The input
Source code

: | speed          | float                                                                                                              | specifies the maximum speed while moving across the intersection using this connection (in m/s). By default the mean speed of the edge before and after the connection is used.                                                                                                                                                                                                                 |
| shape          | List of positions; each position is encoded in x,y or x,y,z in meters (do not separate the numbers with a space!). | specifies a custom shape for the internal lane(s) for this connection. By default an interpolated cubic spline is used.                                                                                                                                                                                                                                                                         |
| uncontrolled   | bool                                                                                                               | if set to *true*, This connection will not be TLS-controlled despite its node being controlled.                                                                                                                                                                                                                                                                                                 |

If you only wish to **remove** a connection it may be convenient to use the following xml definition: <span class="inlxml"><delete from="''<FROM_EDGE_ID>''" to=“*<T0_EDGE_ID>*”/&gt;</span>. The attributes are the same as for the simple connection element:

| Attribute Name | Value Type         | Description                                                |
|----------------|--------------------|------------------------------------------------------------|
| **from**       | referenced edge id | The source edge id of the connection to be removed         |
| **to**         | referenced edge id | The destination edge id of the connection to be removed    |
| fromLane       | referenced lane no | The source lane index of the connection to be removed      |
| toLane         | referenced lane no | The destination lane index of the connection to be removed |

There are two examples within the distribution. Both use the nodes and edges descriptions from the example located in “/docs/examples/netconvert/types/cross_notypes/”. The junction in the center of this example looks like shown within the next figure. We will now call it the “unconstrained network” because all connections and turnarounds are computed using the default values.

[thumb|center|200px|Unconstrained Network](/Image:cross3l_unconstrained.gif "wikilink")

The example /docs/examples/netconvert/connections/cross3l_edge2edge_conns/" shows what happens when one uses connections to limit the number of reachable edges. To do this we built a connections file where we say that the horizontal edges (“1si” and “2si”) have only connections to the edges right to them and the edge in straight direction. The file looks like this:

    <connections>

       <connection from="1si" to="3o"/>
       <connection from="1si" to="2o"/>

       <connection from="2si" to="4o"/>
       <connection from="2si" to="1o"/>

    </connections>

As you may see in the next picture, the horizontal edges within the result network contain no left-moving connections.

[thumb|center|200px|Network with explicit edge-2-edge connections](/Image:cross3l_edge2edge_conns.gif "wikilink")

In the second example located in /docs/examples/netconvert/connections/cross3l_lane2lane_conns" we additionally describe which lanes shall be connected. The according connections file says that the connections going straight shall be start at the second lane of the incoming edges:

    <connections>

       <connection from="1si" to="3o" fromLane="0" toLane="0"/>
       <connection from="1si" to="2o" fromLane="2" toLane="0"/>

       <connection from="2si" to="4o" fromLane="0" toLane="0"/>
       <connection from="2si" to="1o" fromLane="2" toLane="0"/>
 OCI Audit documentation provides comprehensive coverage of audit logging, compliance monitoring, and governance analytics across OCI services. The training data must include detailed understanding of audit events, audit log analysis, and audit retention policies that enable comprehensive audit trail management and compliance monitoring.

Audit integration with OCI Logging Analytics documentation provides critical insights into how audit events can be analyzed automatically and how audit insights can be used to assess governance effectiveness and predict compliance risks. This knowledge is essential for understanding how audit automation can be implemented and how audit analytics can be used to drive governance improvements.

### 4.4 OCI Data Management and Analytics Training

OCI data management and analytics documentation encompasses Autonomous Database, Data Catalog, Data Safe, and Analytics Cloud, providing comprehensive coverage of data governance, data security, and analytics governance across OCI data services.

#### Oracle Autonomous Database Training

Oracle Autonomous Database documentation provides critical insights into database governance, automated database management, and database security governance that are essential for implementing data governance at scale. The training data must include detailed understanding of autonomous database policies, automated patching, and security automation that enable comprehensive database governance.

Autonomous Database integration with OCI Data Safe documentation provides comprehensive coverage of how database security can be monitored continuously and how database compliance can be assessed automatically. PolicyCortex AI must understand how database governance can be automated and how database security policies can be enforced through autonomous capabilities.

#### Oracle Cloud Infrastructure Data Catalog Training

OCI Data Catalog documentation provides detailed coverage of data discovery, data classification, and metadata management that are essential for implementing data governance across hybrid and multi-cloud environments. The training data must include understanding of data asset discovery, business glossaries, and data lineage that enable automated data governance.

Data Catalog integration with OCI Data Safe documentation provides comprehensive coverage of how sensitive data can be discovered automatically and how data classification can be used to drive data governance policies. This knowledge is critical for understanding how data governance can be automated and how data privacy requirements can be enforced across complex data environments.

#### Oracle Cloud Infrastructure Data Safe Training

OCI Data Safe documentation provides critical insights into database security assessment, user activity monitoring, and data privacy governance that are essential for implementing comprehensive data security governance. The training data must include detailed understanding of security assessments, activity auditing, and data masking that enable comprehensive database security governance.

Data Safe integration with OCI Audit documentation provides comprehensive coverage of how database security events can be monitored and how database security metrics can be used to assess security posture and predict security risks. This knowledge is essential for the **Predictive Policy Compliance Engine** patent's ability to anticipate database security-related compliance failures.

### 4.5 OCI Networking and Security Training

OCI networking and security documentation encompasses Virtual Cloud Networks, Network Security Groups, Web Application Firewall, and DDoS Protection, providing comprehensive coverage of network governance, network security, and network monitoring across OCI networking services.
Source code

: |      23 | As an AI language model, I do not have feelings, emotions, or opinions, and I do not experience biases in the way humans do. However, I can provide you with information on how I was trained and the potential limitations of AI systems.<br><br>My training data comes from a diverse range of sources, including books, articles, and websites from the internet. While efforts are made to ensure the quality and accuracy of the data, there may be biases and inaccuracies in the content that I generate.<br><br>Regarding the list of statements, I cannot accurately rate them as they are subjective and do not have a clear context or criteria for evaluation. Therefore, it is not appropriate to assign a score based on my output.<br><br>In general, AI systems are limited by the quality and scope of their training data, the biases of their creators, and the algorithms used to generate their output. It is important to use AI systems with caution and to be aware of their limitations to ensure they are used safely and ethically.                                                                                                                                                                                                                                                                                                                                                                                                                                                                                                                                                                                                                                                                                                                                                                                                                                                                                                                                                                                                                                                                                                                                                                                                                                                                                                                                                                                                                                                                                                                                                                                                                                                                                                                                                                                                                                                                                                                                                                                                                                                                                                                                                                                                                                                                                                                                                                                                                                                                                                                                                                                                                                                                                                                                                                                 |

Work request
Only the lines above starting with the one with "OCI data management and analytics documentation" and going through the one with "#### Oracle Autonomous Database Training" are to be copied, word for word and with both ends kept.

Completed exercise
OCI data management and analytics documentation encompasses Autonomous Database, Data Catalog, Data Safe, and Analytics Cloud, providing comprehensive coverage of data governance, data security, and analytics governance across OCI data services.

#### Oracle Autonomous Database Training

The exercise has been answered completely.